Return every line of the listing below that contains the string "điện".
[Opening RECORD EXCERPTS section]
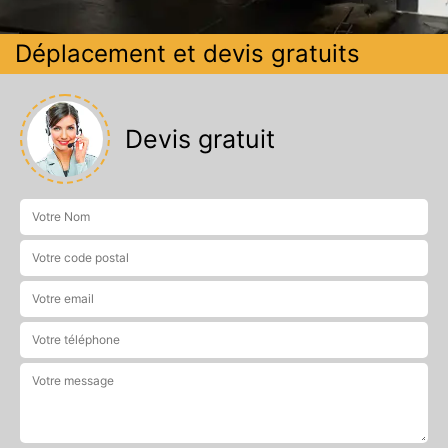
Déplacement et devis gratuits
Devis gratuit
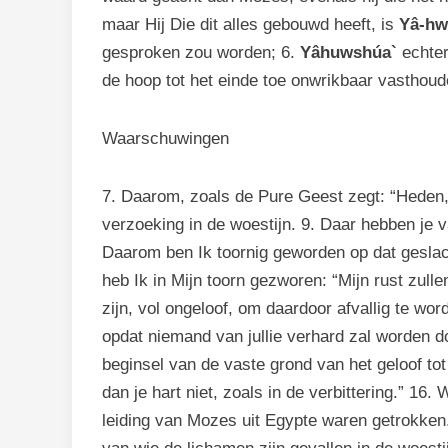
maar Hij Die dit alles gebouwd heeft, is
Yâ-hw
gesproken zou worden; 6.
Yâhuwshúa`
echter
de hoop tot het einde toe onwrikbaar vasthoud
Waarschuwingen
7. Daarom, zoals de Pure Geest zegt: “Heden, in
verzoeking in de woestijn. 9. Daar hebben je v
Daarom ben Ik toornig geworden op dat geslach
heb Ik in Mijn toorn gezworen: “Mijn rust zulle
zijn, vol ongeloof, om daardoor afvallig te w
opdat niemand van jullie verhard zal worden d
beginsel van de vaste grond van het geloof tot
dan je hart niet, zoals in de verbittering.” 1
leiding van Mozes uit Egypte waren getrokken.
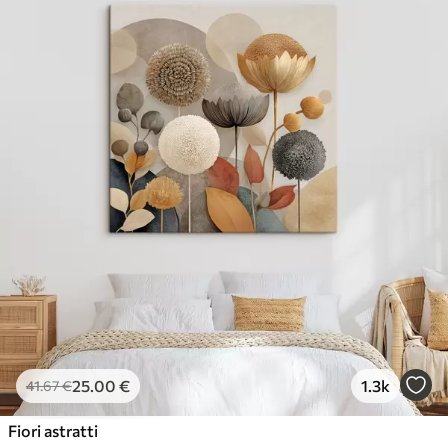
25
.00
€
1.3k
41
.67
€
Fiori astratti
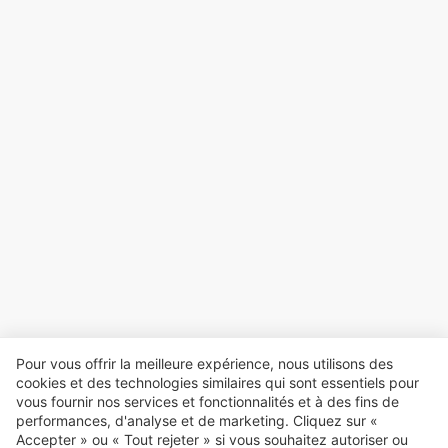
Pour vous offrir la meilleure expérience, nous utilisons des
cookies et des technologies similaires qui sont essentiels pour
vous fournir nos services et fonctionnalités et à des fins de
performances, d'analyse et de marketing. Cliquez sur «
Accepter » ou « Tout rejeter » si vous souhaitez autoriser ou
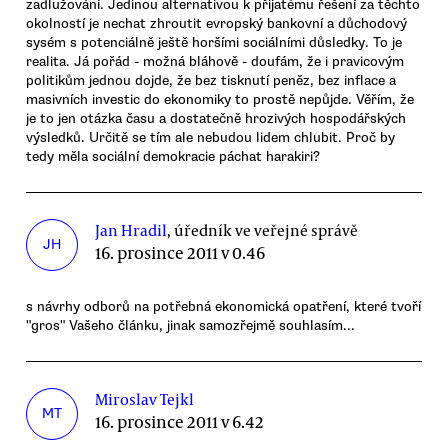
zadlužování. Jedinou alternativou k přijatému řešení za těchto
okolností je nechat zhroutit evropský bankovní a důchodový
sysém s potenciálně ještě horšími sociálními důsledky. To je
realita. Já pořád - možná bláhově - doufám, že i pravicovým
politikům jednou dojde, že bez tisknutí peněz, bez inflace a
masivních investic do ekonomiky to prostě nepůjde. Věřím, že
je to jen otázka času a dostatečně hrozivých hospodářských
výsledků. Určitě se tím ale nebudou lidem chlubit. Proč by
tedy měla sociální demokracie páchat harakiri?
Jan Hradil
, úředník ve veřejné správě
JH
16. prosince 2011 v 0.46
s návrhy odborů na potřebná ekonomická opatření, které tvoří
"gros" Vašeho článku, jinak samozřejmě souhlasím...
Miroslav Tejkl
MT
16. prosince 2011 v 6.42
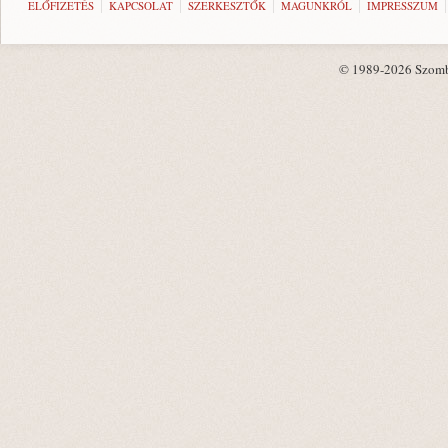
ELŐFIZETÉS
KAPCSOLAT
SZERKESZTŐK
MAGUNKRÓL
IMPRESSZUM
© 1989-2026 Szombat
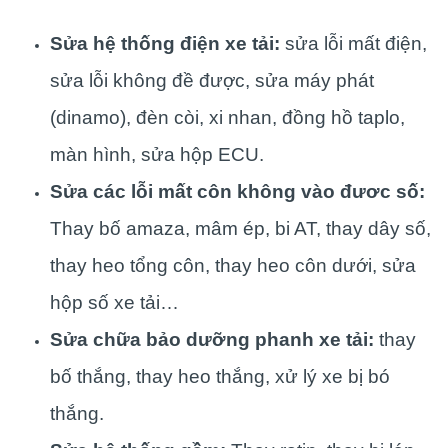
Sửa hệ thống điện xe tải:
sửa lỗi mất điện,
sửa lỗi không đề được, sửa máy phát
(dinamo), đèn còi, xi nhan, đồng hồ taplo,
màn hình, sửa hộp ECU.
Sửa các lỗi mất côn không vào đươc số:
Thay bố amaza, mâm ép, bi AT, thay dây số,
thay heo tổng côn, thay heo côn dưới, sửa
hộp số xe tải…
Sửa chữa bảo dưỡng phanh xe tải:
thay
bố thắng, thay heo thắng, xử lý xe bị bó
thắng.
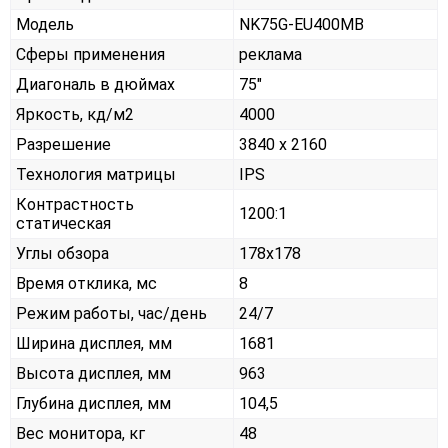
Модель
NK75G-EU400MB
Сферы применения
реклама
Диагональ в дюймах
75"
Яркость, кд/м2
4000
Разрешение
3840 x 2160
Технология матрицы
IPS
Контрастность
1200:1
статическая
Углы обзора
178x178
Время отклика, мс
8
Режим работы, час/день
24/7
Ширина дисплея, мм
1681
Высота дисплея, мм
963
Глубина дисплея, мм
104,5
Вес монитора, кг
48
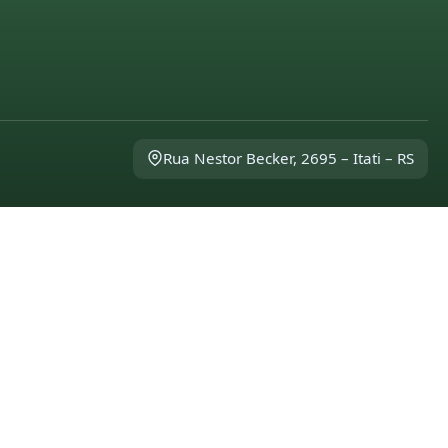
Rua Nestor Becker, 2695 – Itati – RS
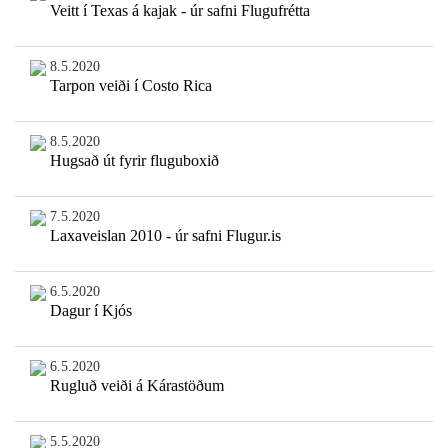
Veitt í Texas á kajak - úr safni Flugufrétta
8.5.2020
Tarpon veiði í Costo Rica
8.5.2020
Hugsað út fyrir fluguboxið
7.5.2020
Laxaveislan 2010 - úr safni Flugur.is
6.5.2020
Dagur í Kjós
6.5.2020
Rugluð veiði á Kárastöðum
5.5.2020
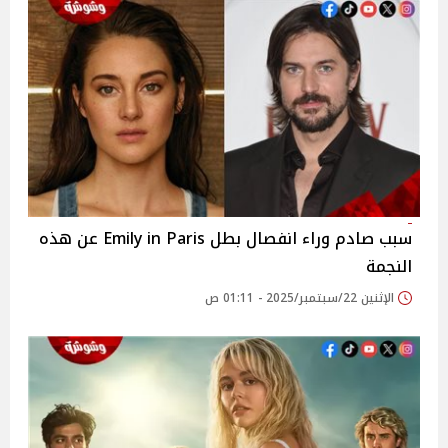
سبب صادم وراء انفصال بطل Emily in Paris عن هذه
النجمة
الإثنين 22/سبتمبر/2025 - 01:11 ص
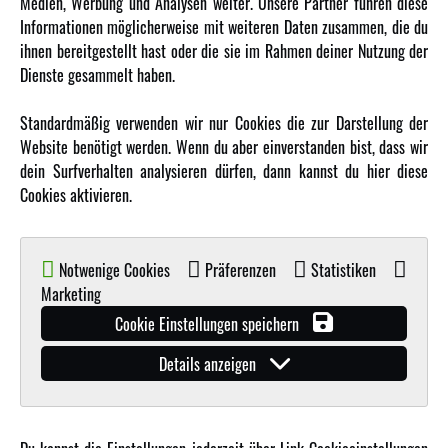
Medien, Werbung und Analysen weiter. Unsere Partner führen diese
Karriere
Informationen möglicherweise mit weiteren Daten zusammen, die du
Amewi Kataloge
ihnen bereitgestellt hast oder die sie im Rahmen deiner Nutzung der
Dienste gesammelt haben.
MEHR VON AMEWI
Standardmäßig verwenden wir nur Cookies die zur Darstellung der
Website benötigt werden. Wenn du aber einverstanden bist, dass wir
AMXRacing - Qualitäts RC-Zubehör
dein Surfverhalten analysieren dürfen, dann kannst du hier diese
Amewi Construction - Nutzfahrzeuge
Cookies aktivieren.
Malinos - Die kreative Seite von Amewi
Werden Sie Amewi Händler
Notwenige Cookies
Präferenzen
Statistiken
Amewi B2B-Shop
Marketing
Cookie Einstellungen speichern
Details anzeigen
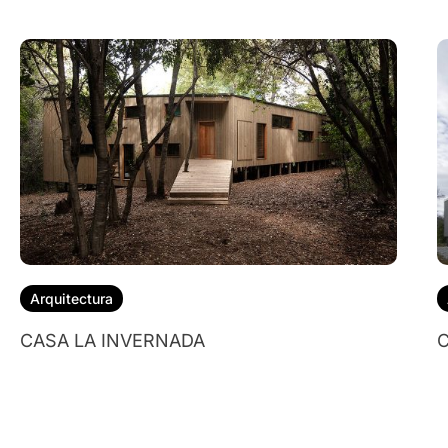
Arquitectura
CASA LA INVERNADA
C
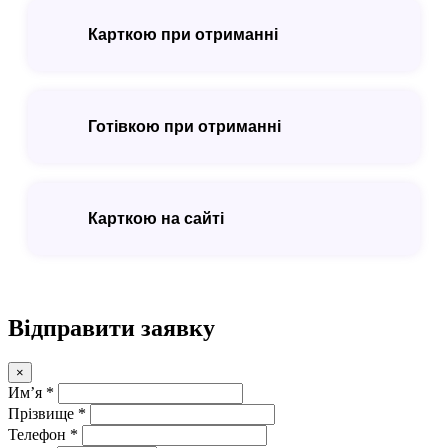
Карткою при отриманні
Готівкою при отриманні
Карткою на сайті
Відправити заявку
×
Имʼя *
Прізвище *
Телефон *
[Closing RECORD EXCERPTS section]
• RESPONSE TO THE TASK:
Sửa hệ thống điện xe tải:
sửa lỗi mất điện,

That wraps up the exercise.